Ambil saja kasus Via Vallen ini yang masih hangat. Via Vallen mengunggah screenshot pesan dari lelaki yang bernada melecehkan ke postingan Instagram Story. Penyanyi dangdut 26 tahun itu bahkan nggak mengumbar secara jelas tentang identitas oknum tersebut. Dia murni memanfaatkan fungsi media sosial untuk bersuara.

Via Vallen, sebagai warga dari negara yang katanya demokrasi ini, merasa punya hak untuk menyampaikan suaranya sendiri. Kebetulan, di hari itu, dia bukan sedang mempromosikan calon legislatif yang bakal kampanye, atau mempromosikan usaha barunya biar kekinian. Bukan. Dia bersuara mengenai tindakan tidak senonoh yang baru dialaminya itu.

Buat apa? Untuk memberi informasi bahwa tindakan harassment alias pelecehan dapat menimpa siapapun, kapanpun. Untuk membuat orang lain menjadi lebih waspada. Untuk membuat netizen lain lebih mawas diri ketika berinteraksi dengan orang lain. Untuk membuat siapapun yang pernah mengalaminya, agar turut berani speak-up juga.

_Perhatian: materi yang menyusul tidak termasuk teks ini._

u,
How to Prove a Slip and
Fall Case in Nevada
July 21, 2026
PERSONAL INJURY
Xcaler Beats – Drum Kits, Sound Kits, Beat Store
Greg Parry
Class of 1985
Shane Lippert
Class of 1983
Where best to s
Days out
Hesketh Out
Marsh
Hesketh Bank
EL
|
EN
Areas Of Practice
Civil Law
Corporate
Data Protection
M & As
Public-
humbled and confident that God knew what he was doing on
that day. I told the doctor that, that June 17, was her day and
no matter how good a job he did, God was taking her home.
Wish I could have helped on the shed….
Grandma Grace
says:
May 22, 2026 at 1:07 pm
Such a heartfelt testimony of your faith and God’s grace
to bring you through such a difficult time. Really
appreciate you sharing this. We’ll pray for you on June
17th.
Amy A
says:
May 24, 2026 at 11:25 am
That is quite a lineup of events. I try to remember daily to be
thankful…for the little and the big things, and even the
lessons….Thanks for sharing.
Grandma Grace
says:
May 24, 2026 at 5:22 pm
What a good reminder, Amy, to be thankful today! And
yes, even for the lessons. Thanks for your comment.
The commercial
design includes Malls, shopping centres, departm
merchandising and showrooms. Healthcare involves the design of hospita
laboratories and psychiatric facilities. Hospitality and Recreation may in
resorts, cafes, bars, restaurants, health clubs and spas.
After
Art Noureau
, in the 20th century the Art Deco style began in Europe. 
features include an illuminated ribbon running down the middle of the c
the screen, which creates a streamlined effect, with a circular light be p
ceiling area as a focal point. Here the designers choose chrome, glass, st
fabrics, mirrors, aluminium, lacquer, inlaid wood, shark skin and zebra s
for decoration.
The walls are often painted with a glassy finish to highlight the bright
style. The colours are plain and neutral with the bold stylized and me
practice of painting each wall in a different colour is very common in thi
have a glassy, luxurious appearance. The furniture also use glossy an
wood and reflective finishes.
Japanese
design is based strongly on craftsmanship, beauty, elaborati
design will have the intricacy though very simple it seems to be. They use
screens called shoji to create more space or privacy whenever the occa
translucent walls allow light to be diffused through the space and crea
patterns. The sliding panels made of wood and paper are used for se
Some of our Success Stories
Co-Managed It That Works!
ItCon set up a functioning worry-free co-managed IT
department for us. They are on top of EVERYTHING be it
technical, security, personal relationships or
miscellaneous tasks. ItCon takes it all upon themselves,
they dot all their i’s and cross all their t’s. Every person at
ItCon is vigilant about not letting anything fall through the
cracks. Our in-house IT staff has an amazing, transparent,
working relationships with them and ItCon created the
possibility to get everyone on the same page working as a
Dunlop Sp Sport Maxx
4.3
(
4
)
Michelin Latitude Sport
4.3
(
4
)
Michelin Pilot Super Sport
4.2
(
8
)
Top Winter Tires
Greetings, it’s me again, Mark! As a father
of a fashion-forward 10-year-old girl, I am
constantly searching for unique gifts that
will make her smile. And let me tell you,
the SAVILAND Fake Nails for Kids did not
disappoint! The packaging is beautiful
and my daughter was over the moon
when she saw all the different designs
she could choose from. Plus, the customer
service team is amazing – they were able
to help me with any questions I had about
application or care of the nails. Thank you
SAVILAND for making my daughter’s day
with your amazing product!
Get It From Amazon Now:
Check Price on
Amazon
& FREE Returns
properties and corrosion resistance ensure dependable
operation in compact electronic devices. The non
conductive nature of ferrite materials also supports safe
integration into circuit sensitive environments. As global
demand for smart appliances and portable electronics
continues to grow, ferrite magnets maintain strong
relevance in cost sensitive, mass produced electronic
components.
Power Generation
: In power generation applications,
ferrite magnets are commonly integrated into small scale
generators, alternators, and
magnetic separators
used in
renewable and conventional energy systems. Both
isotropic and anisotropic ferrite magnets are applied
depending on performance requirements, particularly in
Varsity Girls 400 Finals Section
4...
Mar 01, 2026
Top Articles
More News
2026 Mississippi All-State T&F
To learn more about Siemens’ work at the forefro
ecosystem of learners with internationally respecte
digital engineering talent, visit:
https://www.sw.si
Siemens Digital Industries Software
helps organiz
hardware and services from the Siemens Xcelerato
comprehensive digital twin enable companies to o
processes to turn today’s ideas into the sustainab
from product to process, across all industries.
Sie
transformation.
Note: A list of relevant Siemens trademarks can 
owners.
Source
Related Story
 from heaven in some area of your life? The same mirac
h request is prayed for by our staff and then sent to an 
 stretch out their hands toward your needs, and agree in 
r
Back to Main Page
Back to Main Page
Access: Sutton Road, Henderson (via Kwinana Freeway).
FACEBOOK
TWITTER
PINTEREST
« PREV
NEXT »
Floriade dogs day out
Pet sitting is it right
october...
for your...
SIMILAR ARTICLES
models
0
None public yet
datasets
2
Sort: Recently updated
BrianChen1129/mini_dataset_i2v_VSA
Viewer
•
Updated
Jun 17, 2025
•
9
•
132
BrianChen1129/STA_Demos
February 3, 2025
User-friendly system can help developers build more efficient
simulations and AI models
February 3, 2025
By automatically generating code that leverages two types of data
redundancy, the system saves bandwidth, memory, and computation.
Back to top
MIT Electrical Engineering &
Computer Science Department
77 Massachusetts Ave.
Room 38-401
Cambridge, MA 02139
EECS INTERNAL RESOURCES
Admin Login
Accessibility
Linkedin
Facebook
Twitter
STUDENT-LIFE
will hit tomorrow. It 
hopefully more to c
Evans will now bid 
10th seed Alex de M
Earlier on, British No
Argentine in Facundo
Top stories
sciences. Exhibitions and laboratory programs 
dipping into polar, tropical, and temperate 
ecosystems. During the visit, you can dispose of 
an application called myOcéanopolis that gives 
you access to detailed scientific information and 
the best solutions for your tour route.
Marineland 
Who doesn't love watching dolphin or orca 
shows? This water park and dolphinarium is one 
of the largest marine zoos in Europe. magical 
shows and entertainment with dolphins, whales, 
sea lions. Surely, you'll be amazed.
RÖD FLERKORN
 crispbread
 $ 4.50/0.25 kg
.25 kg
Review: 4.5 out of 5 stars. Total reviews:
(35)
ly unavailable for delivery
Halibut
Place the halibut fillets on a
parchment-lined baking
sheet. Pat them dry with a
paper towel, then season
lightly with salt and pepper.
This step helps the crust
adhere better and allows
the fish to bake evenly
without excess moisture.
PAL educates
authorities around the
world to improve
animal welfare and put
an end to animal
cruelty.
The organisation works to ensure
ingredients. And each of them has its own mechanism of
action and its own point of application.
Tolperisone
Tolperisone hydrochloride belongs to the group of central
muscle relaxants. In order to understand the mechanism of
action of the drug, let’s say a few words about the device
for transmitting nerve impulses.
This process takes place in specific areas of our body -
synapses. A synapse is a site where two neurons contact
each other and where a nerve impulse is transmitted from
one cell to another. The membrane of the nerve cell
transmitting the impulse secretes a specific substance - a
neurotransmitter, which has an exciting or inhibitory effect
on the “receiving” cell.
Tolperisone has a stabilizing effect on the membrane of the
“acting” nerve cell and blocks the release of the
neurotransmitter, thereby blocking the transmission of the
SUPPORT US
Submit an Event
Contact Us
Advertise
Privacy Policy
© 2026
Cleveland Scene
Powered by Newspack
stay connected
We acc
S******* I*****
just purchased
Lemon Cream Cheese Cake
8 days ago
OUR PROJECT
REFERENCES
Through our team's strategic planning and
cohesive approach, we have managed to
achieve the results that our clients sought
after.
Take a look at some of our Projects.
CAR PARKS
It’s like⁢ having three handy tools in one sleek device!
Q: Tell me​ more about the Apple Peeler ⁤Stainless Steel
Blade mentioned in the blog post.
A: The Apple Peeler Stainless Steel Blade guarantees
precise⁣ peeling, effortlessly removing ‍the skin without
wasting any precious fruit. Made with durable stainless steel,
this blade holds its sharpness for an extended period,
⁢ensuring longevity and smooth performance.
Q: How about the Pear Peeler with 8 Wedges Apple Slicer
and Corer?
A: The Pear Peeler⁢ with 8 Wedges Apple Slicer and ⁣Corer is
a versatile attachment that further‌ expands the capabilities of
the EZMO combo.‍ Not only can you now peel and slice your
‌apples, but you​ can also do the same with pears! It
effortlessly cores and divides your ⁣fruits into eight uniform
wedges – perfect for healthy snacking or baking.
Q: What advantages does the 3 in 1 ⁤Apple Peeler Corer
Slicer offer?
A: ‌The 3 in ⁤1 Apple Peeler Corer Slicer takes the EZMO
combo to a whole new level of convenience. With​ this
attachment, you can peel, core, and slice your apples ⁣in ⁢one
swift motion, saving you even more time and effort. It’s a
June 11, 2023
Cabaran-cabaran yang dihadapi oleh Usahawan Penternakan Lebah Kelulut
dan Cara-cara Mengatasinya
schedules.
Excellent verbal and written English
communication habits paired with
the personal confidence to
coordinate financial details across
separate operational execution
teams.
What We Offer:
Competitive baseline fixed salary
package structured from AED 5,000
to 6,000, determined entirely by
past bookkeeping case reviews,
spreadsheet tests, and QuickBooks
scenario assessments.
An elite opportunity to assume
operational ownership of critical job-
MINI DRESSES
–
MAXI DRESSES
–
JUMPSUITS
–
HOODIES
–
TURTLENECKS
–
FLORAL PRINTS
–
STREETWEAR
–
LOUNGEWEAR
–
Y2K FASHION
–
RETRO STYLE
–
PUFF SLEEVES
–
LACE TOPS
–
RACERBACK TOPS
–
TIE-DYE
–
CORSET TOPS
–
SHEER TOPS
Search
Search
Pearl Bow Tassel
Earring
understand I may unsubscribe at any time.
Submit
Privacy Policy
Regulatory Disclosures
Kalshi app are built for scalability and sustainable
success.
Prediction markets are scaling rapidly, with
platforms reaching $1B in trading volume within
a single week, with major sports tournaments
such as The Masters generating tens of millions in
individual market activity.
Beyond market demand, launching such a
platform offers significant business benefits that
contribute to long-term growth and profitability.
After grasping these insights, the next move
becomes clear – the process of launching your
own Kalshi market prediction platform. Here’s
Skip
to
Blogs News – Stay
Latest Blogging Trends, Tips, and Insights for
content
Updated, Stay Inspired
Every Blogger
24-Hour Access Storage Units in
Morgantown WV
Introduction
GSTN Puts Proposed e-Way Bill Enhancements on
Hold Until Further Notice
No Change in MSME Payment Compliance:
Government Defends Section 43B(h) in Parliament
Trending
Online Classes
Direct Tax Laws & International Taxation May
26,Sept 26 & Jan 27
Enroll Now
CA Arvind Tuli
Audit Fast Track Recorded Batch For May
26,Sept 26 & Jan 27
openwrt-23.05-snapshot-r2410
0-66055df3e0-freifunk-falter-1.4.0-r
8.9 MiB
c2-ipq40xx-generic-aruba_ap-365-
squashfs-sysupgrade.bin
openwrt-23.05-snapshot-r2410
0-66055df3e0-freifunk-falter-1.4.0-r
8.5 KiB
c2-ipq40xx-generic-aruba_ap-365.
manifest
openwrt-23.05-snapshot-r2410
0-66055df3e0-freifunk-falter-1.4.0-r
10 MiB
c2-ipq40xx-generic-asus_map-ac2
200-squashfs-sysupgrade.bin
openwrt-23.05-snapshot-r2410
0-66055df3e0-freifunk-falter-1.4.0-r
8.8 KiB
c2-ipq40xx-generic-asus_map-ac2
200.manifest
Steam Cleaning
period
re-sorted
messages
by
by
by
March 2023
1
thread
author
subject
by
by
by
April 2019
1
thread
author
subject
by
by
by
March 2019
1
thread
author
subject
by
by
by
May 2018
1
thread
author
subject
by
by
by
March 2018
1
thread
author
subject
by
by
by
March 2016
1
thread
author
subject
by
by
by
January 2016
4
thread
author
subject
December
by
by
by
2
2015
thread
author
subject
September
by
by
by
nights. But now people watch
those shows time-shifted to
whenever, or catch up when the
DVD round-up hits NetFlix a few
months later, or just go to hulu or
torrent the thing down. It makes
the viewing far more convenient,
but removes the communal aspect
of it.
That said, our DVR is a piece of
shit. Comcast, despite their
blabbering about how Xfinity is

Semuanya demi menggerus aksi pelecehan.

Bagi yang logikanya cetek, mungkin saja bakal jawab untuk caper alias cari perhatian. Tapi, kok bisa-bisanya punya pikiran seperti ini? Kalau cuma cari sensasi, Via Vallen bisa saja secara terang-terangan zoom-in di bagian username oknum tersebut.

Menganggap tindakan yang dilakukan Via Vallen ini lebay, nggak ada faedahnya dan sok bijak menyarankan agar nggak perlu di-publish segala?

Wah… Melihat beragam komentar para netizen yang terhormat dengan nada seperti itu, gue cuma bisa mengelus dada, lalu beranjak berdoa kepada Tuhan Yang Maha Esa agar memberi ilham kepada para pelaku teknologi untuk segera menciptakan fitur tabok secara virtual.

Geram gue!

Kalian para netizen yang terhormat, pernah baca nggak sih, minimal kasus pelecehan seksual di Amerika, deh? Itu menjadi kasus yang berantai, lho. Sekilas, pernah baca kah nama Harvey Weinstein di judul-judul berita?

Weinstein selama ini dihormati banget di kalangan industri Hollywood sebagai produser dan pendiri perusahaan Miramax. Belum pernah dengar juga?

Miramax sejak dulu berhasil memproduksi banyak film terkenal dan melahirkan talent-talent muda yang sekarang sukses menjadi aktor dan aktris ternama. Setelah fokus di Miramax, Weinstein mendirikan The Weinstein Company. Sampai sini sudah sedikit paham, belum?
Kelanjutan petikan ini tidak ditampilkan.